Koreanerinnen bei Kontaktstelle Frau und Beruf

Delegation aus Südkorea informierte sich über berufliche Bildung und Wiedereinstieg von Frauen

REGION (pm) – Eine Delegation aus Südkorea hat die Industrie- und Handelskammer (IHK) Schwarzwald-Baar-Heuberg und die dort angesiedelte Kontaktstelle Frau und Beruf besucht. Darüber berichtet die IHK in einer Pressemitteilung:

Dabei konnte sich die Südkoreaner umfangreich über das Bildungs- und Ausbildungssystem in Deutschland und Themen zu Frauen und Beruf informieren. Die Gäste sind allesamt im frauenpolitischen oder wirtschaftlichen Bereich in Südkorea beschäftigt.

Martina Furtwängler, Geschäftsbereichsleiterin Bildung bei der IHK, erklärte der Delegation den Aufbau des Kammersystems in Deutschland und die Aufgaben der Industrie- und Handelskammer. Besonders die duale Ausbildung interessierte die Gäste, die ein solches System aus ihrer Heimat nicht kennen. In Südkorea besucht der Großteil eines Jahrgangs eine Universität oder Hochschule. Beeindruckt waren die Gäste vom großen und vielfältigen Weiterbildungsangebot der IHK.

Miriam Kammerer, die Leiterin der Kontaktstelle Frau und Beruf, stellte den Gästen einige Fallbeispiele aus den Beratungen der Kontaktstelle vor. Die Delegation hat schon im Vorfeld angekündigt, sie wolle mehr darüber erfahren, wie der Wiedereinstieg von Frauen nach der Elternzeit gelingen kann, wie Existenzgründerinnen unterstützt werden und welche Veranstaltungen es für Frauen rund um das Thema Beruf gibt. Die Kontaktstelle, die sich mit diesen Themen beschäftigt, ist bei der IHK und der Handwerkskammer angesiedelt und wird vom baden-württembergischen Wirtschaftsministerium gefördert.

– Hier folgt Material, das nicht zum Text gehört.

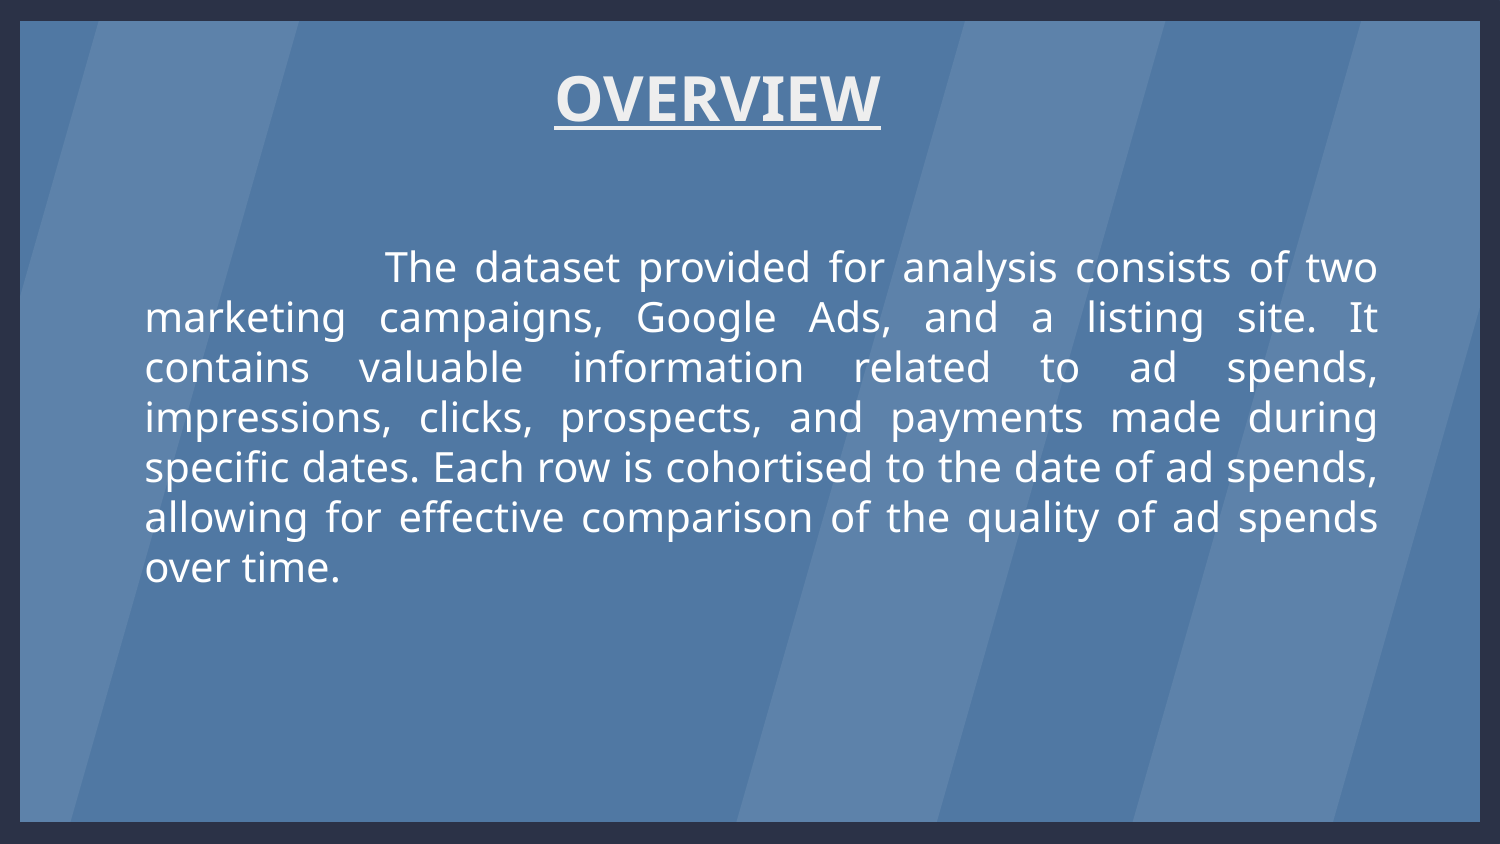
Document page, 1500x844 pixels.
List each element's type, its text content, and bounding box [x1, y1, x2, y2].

title OVERVIEW [393, 43, 1054, 178]
subtitle The dataset provided for analysis consists of two marketing campaigns, Google Ads, and a listing site. It contains valuable information related to ad spends, impressions, clicks, prospects, and payments made during specific dates. Each row is cohortised to the date of ad spends, allowing for effective comparison of the quality of ad spends over time. [106, 225, 1394, 530]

Die Dolmetscherin der Gruppe, Sowun Baik, berichtete, dass in Südkorea viele Frauen keine Kinder bekommen wollen, aus Angst, den Anschluss an den Job zu verlieren. So waren die Gäste beeindruckt von der Unterstützung, die Ratsuchende erhalten und von den verschiedenen Möglichkeiten, sich fit für den Wiedereinstieg zu machen. Kammerer nannte als Beispiel die zweitägige Face-to-Face Veranstaltung, die die Kontaktstelle drei Mal im Jahr macht, und bei der Wiedereinsteigerinnen auf potenzielle Arbeitgeber treffen.